In the listing below, start your output at the line with "part: (907, 680) -> (936, 568), moved" and end it after the line with "part: (857, 846) -> (857, 784), moved", copying every line exactly.

***** Data shown

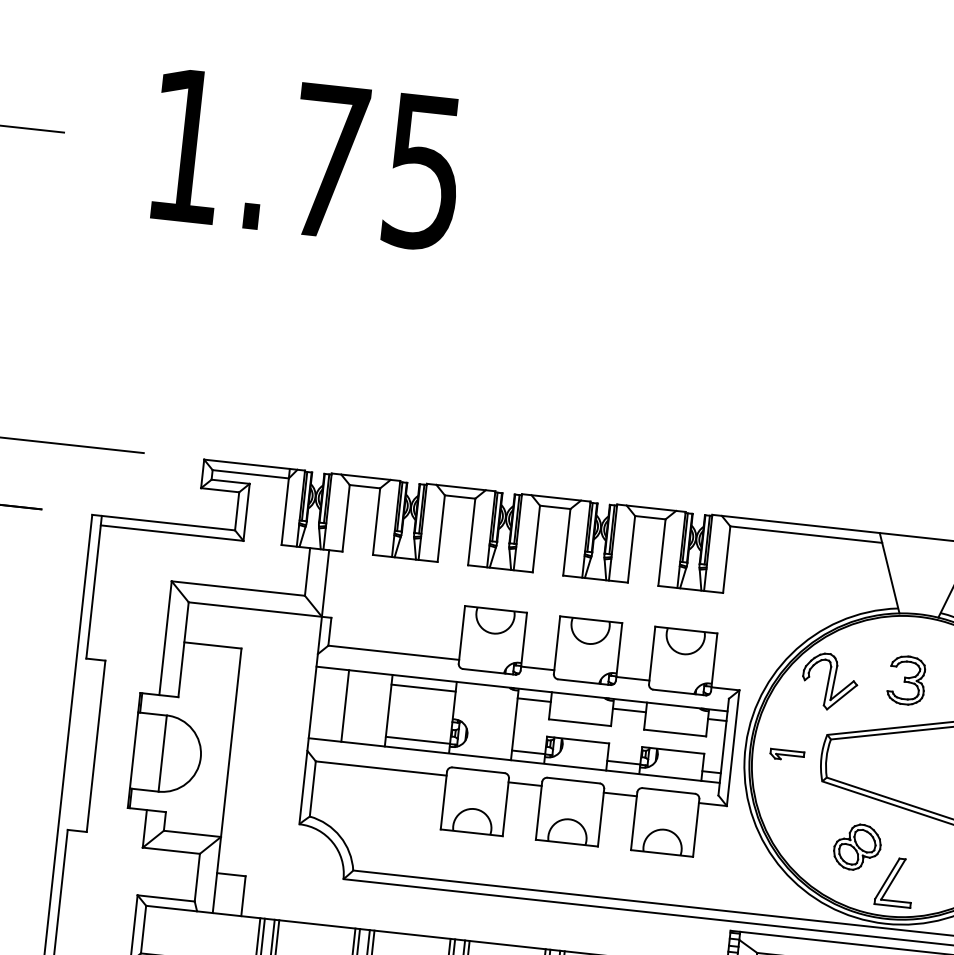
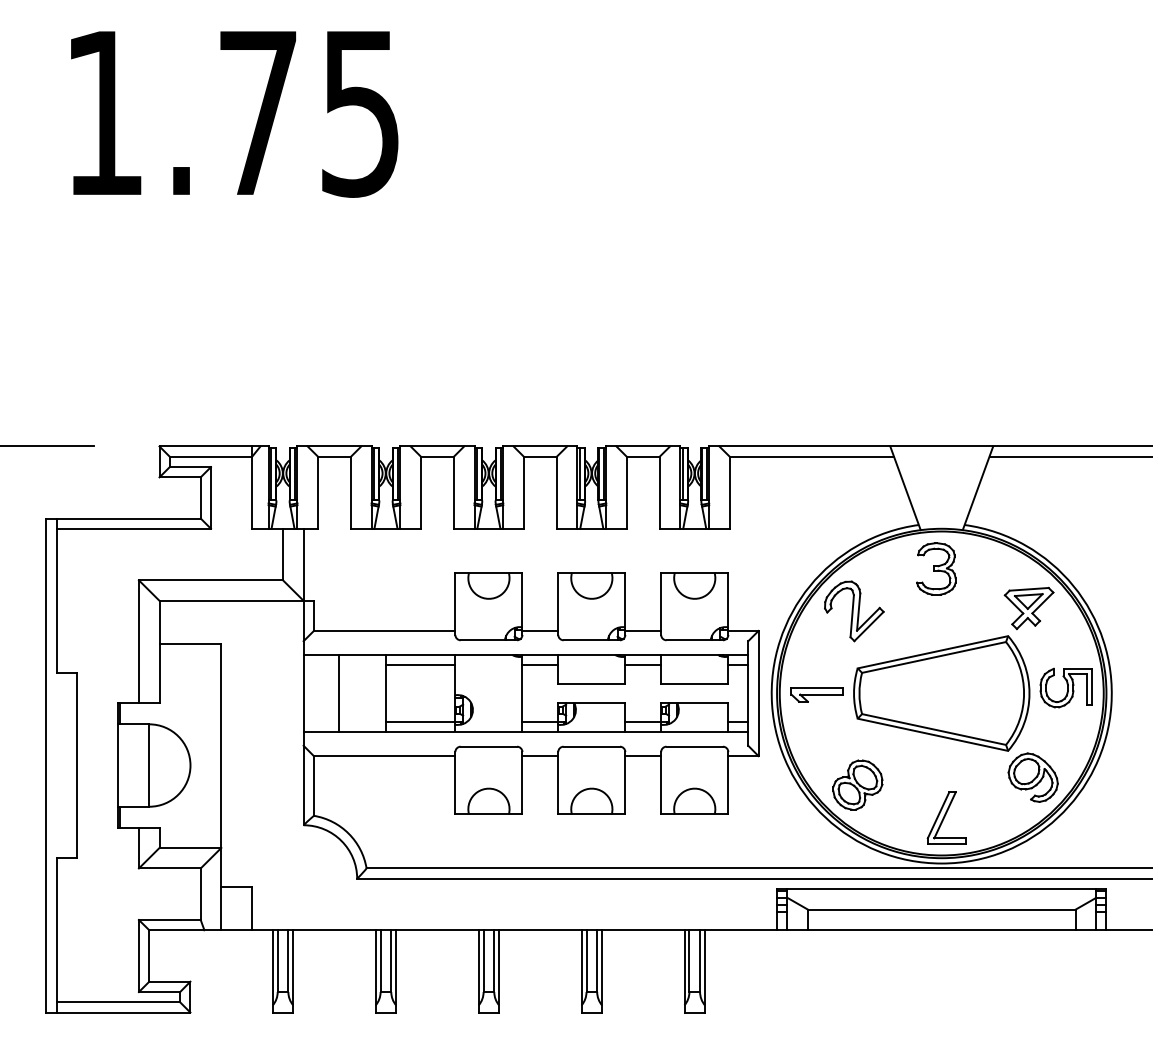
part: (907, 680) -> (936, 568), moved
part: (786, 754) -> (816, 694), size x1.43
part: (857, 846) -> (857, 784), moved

**********
***** Data shown

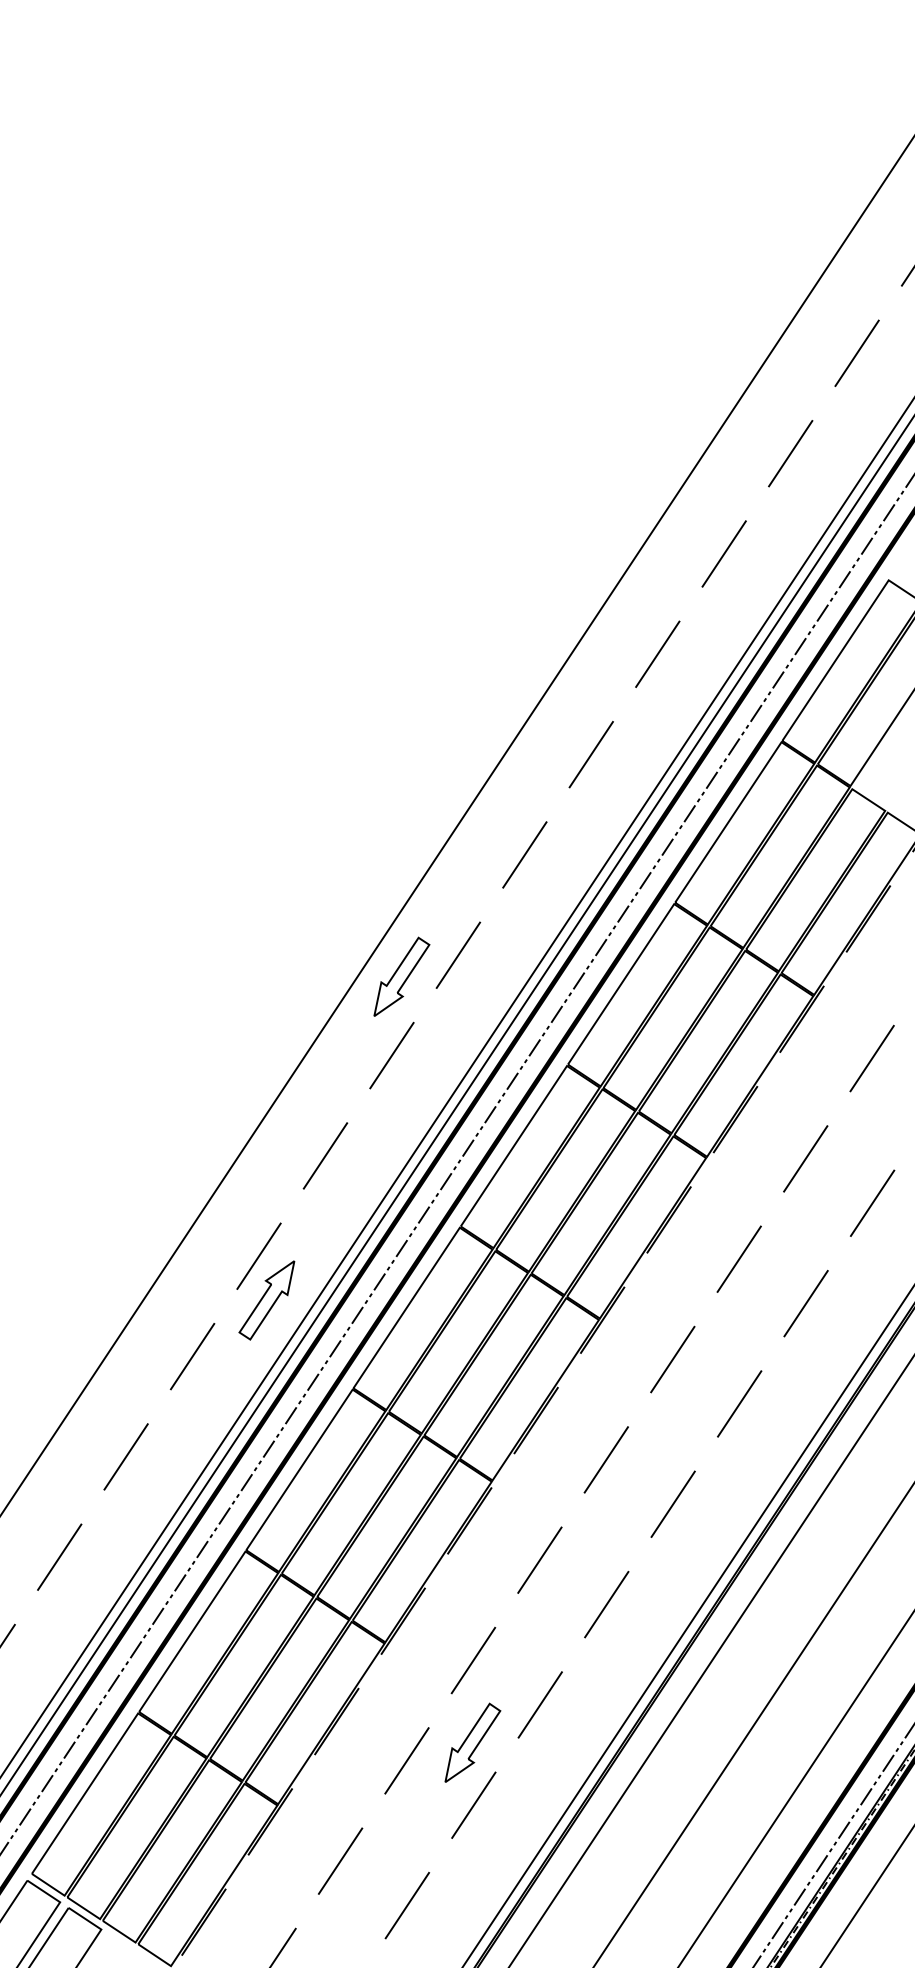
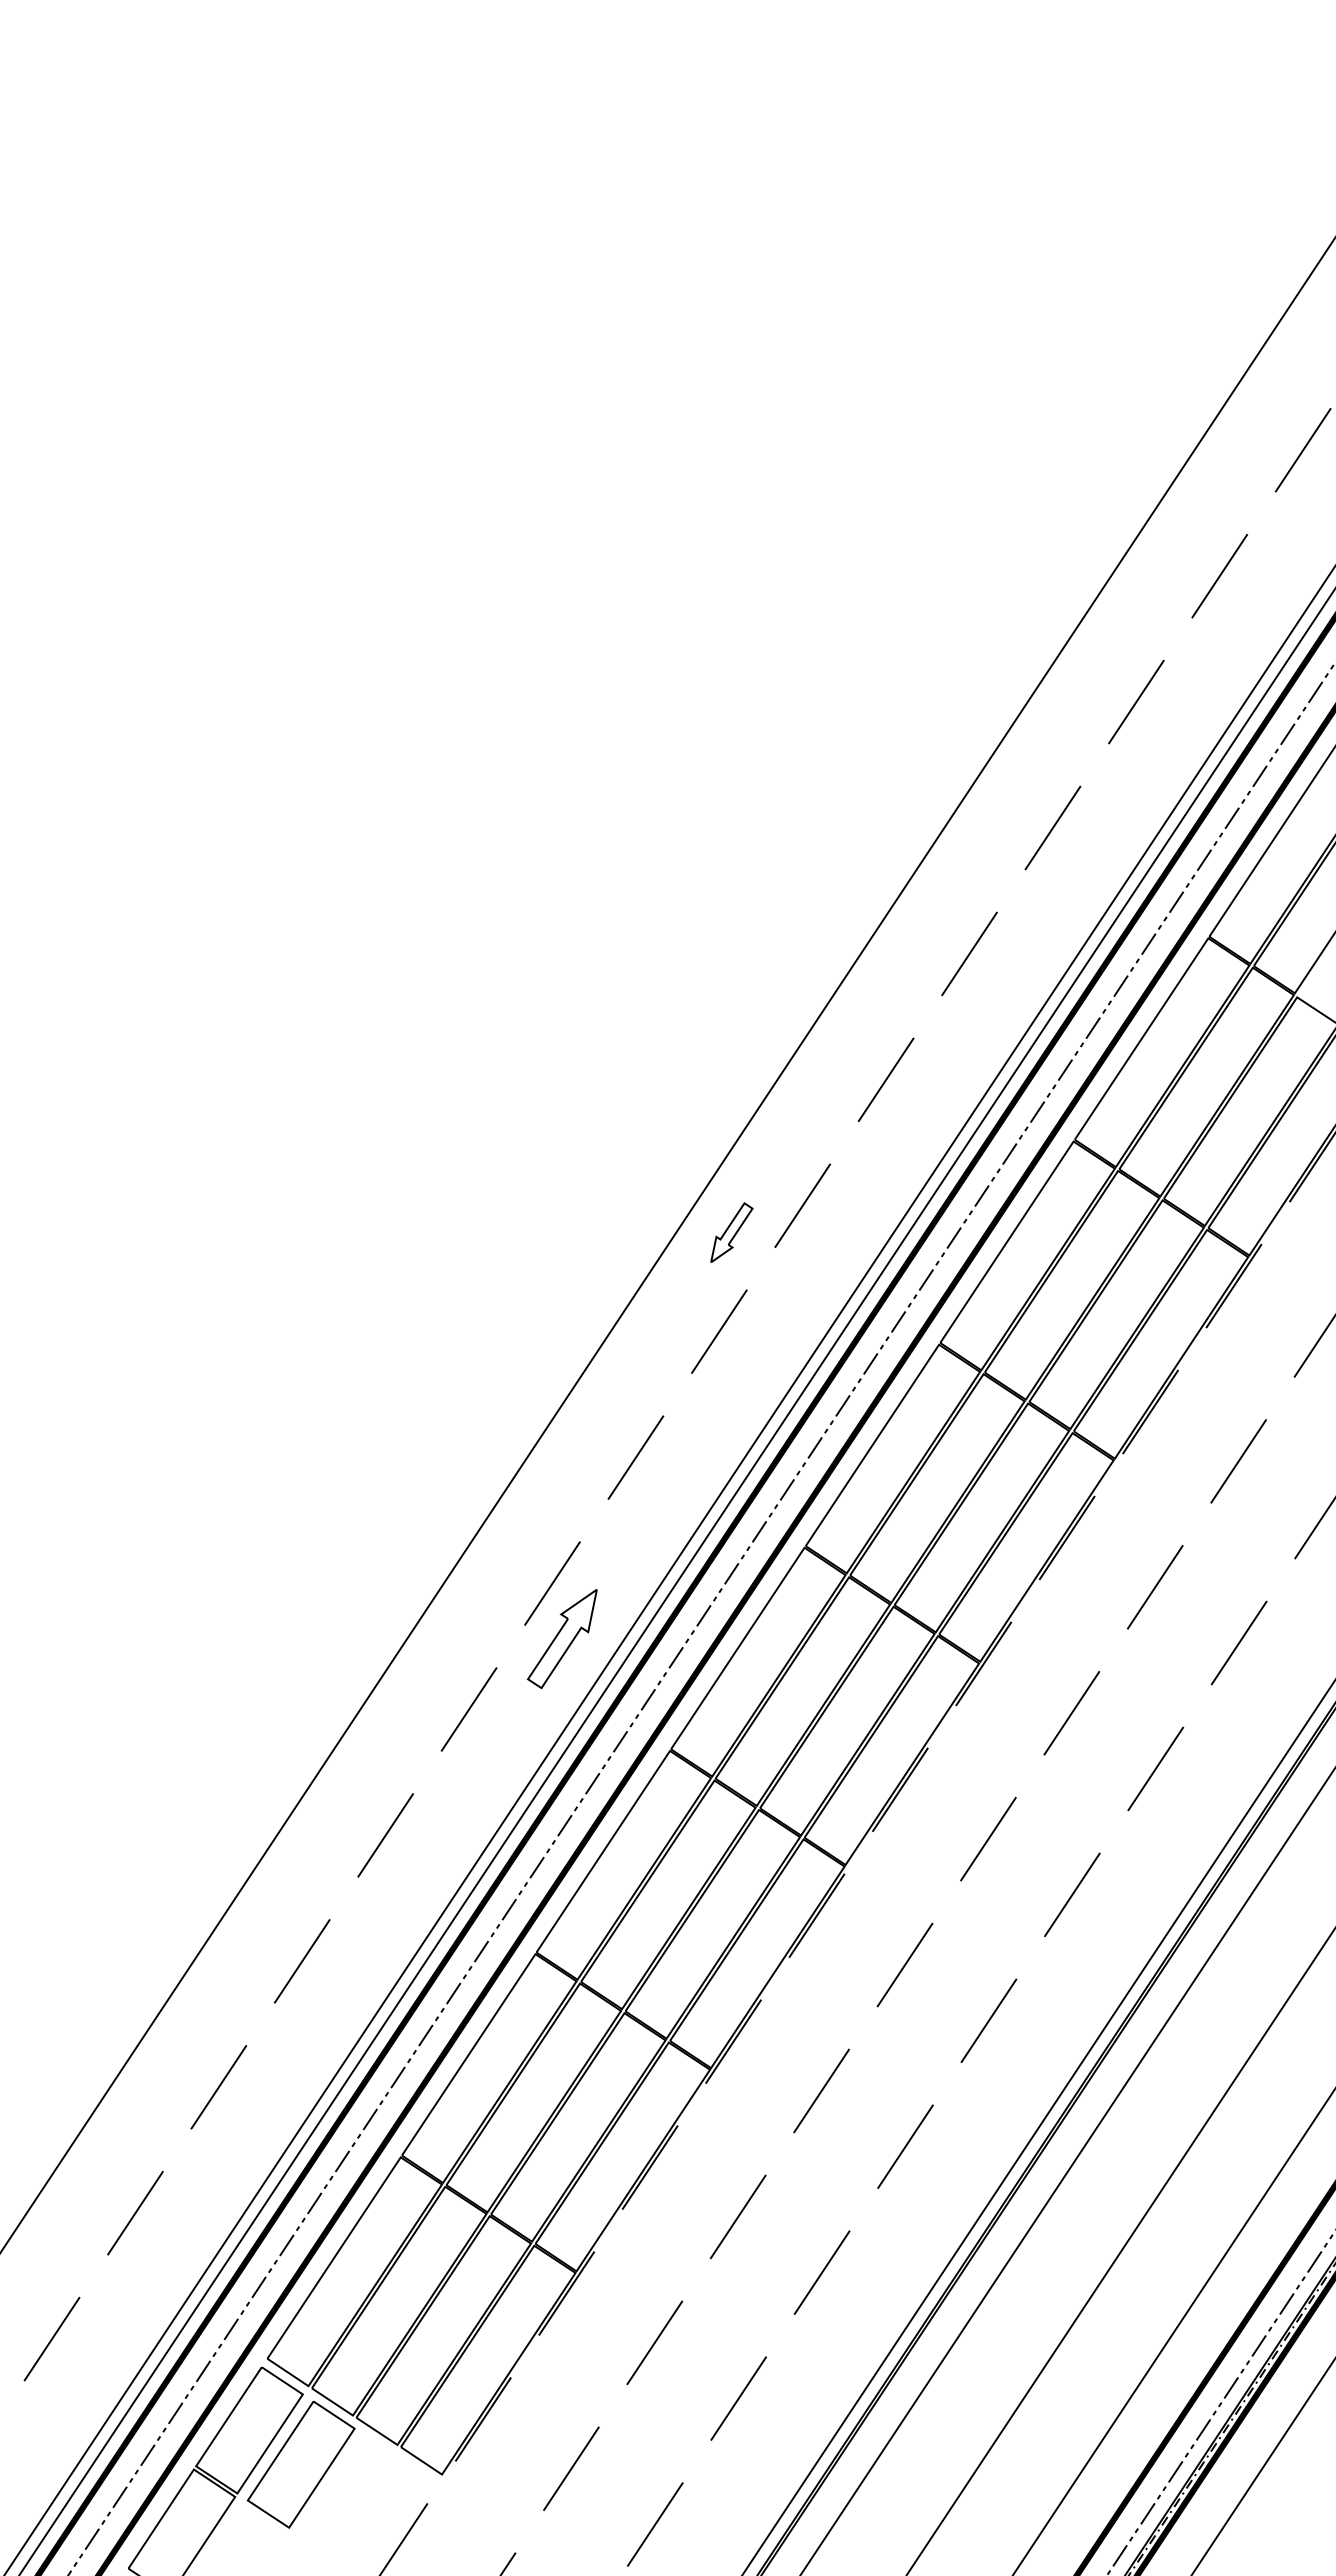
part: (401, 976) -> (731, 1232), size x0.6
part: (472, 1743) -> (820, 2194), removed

**********
***** Data shown

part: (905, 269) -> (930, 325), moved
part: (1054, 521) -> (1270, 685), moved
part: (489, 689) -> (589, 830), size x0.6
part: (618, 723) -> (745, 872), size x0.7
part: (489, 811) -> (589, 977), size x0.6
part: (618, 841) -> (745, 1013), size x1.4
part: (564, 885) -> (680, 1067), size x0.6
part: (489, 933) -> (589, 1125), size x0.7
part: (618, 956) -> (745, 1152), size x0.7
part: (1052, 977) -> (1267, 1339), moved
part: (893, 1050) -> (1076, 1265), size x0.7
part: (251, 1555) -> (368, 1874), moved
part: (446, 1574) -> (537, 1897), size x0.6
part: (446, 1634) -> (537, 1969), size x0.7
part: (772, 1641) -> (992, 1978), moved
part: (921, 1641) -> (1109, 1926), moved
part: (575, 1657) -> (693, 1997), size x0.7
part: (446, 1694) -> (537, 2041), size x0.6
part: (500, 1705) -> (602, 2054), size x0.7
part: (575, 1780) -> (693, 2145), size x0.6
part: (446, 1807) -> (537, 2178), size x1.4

**********

Expected output >>
part: (907, 680) -> (936, 568), moved
part: (786, 754) -> (816, 694), size x1.43
part: (857, 846) -> (857, 784), moved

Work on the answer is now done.